The Wickham Tractor

Preserving our heritage

Our Wickham tractor is one of the very few survivors of the age of the tractor on London's canals. We bought the tractor from a private collector in 2013 and exhibited it at the National Waterways Festival in Watford that year. For several years it was loaned to the Walthamstow Pump-House Museum, but in 2018 was returned to us and taken to a specialist for an overhaul and complete repaint in the colour Anchusa.

Narrow tractor on bridge surrounded by men, church to the rear

Tractors have a long and somewhat neglected history on the canals and were mainly used in London. Barge haulage by tractor in other parts of the UK was rare.

The first experiments with tractor haulage were carried out on The Regent's Canal in 1925. The tractor is thought to have been a Fordson type F tractor - a machine mainly intended for agricultural use, but adapted for the narrow canal towpath. The image above almost certainly shows the launch of this machine and was taken in front of St. Mark's Church, Camden Town. The headwear suggests that some senior managers attended. Not much is known about these early towpath tractors or their use before the Second World War, but the fuel pump installed near Old Ford Lock to fuel tractors is of a design that was introduced in 1919 so we may speculate that there was enough use to justify the installation of the fuelling facility. Anecdotal evidence suggests they were not very stable and could topple over on occasions. However, it is believed that some of these tractors survived into the 1950s at least, although there are no known survivors to the present day.

The post-war period saw new tractors introduced, notably the Garner light industrial tractor, with some minor modifications for canal use. It had a JAP petrol engine and a centrifugal clutch. This tractor seems to have been a successful design as the Garner tractor appears in more photographs than other models and there were examples still to be seen in the mid 1970s. A few models survive in private collections but none are thought to have been those used on canals. The Garner tractor was also used in industry and the survivors do not seem to be adapted for canal use.
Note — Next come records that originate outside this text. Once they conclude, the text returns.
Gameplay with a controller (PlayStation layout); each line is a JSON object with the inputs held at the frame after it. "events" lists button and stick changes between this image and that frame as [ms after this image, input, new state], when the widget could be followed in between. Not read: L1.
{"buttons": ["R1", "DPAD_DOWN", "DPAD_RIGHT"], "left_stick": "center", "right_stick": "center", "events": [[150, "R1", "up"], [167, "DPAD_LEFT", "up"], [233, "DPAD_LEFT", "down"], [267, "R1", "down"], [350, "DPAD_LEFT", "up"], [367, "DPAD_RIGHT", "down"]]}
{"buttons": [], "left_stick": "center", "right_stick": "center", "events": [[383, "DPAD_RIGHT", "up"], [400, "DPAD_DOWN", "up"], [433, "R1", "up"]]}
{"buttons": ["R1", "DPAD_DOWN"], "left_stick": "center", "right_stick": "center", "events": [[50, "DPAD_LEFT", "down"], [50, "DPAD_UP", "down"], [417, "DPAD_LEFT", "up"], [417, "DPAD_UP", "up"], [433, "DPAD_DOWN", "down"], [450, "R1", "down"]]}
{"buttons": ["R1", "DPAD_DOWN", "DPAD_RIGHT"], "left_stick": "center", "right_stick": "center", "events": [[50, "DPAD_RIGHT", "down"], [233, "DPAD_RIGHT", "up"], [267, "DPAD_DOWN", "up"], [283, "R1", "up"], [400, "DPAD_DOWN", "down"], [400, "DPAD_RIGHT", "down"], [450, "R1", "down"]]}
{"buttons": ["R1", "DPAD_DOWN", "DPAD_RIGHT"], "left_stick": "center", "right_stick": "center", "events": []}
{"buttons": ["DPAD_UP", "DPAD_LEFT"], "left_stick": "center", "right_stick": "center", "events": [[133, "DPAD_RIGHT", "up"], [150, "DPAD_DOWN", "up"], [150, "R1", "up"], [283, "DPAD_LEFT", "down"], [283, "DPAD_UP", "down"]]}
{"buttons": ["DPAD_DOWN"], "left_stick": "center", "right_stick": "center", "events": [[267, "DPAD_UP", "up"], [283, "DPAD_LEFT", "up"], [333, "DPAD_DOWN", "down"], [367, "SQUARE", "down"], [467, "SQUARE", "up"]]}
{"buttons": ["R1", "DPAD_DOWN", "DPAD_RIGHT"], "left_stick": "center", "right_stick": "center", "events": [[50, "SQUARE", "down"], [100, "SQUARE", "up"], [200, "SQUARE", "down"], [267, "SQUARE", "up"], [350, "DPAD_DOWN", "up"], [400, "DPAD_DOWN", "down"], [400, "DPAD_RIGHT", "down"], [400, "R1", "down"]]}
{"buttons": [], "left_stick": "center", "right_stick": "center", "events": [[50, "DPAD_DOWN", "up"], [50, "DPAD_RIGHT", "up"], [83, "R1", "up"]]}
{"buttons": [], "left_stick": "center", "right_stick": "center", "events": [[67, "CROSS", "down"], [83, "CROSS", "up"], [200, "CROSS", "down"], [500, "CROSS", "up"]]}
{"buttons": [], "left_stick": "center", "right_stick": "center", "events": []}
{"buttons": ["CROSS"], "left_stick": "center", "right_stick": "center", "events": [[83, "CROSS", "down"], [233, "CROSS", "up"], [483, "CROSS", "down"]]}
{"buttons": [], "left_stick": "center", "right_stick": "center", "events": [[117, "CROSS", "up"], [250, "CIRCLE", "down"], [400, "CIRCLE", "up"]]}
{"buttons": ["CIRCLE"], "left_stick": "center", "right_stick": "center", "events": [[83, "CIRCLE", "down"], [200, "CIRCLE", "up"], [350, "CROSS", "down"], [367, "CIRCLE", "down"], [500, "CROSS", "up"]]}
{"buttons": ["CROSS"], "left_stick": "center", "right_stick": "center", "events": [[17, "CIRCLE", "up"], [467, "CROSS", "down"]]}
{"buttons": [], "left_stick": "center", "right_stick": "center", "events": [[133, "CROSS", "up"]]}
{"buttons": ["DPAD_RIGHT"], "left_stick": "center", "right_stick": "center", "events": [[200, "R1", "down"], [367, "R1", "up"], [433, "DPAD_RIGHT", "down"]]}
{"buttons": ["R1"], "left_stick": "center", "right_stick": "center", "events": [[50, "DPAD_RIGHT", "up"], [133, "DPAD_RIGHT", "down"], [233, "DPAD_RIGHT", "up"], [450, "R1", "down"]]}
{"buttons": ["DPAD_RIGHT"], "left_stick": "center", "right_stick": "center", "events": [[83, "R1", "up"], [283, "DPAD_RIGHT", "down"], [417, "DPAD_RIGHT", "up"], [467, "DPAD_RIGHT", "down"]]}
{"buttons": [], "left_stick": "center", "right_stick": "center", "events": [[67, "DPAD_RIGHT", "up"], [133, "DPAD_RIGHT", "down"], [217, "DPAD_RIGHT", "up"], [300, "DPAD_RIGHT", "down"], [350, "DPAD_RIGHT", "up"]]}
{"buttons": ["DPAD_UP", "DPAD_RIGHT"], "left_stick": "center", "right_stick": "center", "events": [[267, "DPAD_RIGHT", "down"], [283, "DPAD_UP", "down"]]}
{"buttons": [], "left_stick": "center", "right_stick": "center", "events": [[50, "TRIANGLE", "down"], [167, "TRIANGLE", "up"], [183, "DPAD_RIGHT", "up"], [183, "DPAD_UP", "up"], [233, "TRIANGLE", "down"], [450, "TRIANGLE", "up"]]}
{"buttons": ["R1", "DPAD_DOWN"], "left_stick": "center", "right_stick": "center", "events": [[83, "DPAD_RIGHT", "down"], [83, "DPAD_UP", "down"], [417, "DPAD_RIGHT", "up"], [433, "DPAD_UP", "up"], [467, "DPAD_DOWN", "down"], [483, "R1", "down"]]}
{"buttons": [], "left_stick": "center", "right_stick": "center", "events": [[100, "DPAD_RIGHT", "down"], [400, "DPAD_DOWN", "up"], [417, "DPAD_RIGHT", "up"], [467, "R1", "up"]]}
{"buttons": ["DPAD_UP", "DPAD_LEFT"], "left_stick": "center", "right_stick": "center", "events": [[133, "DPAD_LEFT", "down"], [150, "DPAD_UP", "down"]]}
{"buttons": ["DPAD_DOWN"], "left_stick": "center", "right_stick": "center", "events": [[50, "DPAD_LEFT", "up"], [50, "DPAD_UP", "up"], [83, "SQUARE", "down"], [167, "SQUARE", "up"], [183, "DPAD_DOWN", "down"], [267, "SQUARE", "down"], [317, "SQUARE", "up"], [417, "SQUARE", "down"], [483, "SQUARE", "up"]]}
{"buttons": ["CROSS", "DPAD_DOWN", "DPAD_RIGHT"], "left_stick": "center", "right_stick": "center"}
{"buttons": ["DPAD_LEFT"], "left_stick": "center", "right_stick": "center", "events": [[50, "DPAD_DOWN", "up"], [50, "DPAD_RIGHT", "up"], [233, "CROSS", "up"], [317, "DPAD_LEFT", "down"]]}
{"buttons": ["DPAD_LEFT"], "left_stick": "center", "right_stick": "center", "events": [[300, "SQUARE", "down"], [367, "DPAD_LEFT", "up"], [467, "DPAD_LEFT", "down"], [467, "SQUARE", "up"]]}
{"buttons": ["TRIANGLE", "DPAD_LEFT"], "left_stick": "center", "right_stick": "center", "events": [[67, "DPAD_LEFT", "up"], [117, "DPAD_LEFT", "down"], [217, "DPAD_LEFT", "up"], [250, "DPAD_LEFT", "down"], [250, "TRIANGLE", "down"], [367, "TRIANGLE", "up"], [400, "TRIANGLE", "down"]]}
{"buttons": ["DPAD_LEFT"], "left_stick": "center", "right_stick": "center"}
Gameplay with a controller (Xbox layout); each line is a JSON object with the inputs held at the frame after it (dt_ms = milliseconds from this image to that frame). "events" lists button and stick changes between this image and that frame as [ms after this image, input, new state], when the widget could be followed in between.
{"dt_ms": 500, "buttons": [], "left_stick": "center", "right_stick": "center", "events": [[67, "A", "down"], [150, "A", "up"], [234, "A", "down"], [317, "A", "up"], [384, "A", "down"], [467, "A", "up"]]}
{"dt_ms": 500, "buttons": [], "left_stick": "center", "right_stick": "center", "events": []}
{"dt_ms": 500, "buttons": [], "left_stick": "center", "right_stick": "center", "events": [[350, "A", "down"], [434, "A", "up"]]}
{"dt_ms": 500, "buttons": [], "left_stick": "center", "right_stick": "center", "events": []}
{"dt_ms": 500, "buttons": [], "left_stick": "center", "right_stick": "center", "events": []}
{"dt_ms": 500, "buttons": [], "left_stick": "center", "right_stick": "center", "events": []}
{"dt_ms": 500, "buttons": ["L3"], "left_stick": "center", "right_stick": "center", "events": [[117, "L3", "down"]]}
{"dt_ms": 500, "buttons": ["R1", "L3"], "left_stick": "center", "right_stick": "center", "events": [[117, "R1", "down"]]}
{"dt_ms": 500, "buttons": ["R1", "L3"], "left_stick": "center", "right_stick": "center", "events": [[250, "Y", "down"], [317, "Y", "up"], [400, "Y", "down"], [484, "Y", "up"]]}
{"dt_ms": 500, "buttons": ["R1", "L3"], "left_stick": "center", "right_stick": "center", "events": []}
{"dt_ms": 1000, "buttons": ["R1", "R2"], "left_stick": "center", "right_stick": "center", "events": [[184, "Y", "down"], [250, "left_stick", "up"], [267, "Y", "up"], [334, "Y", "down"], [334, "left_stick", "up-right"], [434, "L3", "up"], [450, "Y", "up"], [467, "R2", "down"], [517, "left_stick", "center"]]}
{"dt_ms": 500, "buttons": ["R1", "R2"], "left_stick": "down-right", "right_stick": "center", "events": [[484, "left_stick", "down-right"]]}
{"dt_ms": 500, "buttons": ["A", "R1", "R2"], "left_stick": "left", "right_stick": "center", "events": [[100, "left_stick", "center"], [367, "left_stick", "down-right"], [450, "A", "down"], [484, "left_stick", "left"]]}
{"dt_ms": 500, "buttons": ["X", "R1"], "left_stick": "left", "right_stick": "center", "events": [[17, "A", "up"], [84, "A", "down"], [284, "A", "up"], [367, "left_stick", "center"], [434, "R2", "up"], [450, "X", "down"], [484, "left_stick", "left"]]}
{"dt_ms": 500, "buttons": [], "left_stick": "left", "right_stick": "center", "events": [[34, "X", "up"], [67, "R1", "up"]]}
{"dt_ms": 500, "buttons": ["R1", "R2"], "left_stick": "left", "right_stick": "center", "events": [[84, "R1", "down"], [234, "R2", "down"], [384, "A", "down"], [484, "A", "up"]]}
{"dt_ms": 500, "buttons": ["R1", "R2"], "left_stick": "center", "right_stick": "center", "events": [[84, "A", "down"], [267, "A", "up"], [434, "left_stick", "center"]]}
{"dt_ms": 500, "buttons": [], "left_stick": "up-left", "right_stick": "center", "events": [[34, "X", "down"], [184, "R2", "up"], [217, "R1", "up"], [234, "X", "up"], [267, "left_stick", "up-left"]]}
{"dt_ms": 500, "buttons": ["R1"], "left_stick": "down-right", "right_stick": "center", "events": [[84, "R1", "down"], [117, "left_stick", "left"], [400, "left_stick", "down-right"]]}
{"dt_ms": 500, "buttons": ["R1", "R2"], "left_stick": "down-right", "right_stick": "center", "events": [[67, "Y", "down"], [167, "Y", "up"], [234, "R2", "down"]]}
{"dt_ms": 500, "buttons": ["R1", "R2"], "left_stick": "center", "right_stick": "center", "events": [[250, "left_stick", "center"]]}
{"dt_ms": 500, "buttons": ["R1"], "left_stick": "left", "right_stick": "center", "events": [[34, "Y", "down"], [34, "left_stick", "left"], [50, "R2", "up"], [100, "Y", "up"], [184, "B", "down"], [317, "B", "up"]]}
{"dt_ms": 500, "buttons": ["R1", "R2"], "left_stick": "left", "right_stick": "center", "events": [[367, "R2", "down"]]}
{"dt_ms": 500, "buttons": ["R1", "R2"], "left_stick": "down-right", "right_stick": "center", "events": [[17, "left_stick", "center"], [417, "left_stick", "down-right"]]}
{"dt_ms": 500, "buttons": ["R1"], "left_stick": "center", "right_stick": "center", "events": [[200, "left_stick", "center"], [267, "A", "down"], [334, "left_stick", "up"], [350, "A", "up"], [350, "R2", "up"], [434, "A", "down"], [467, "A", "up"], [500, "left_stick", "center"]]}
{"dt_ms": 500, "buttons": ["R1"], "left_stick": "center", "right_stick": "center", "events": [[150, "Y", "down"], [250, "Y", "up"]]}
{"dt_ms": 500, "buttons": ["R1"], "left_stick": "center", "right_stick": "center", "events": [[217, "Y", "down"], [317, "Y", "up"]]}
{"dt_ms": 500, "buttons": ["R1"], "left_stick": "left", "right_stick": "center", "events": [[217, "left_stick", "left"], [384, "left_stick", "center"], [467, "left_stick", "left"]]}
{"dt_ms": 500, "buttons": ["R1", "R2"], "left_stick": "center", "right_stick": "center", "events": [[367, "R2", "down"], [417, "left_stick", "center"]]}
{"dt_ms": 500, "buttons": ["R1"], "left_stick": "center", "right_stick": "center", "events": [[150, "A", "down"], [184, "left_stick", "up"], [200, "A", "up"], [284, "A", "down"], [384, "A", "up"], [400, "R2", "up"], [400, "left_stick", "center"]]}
Orange-painted miniature tractor in front of red narrowboat

In 1959 a new model of tractor was specially designed for canal use by Wickhams of Ware, famous for their railway maintenance vehicles and railcars. It had a Lister diesel engine. We do not know how many were made but three are thought to have survived. One is in the National Waterways Museum, one is in private hands, and one has been restored to original livery and is maintained in working order at London Canal Museum.

The picture shows the museum's Wickham tractor painted orange on the day we bought it in 2013. Later, we had a restoration and overhaul carried out and it was repainted in a colour called anchusa which was the blue colour in which we believe it to have been painted originally.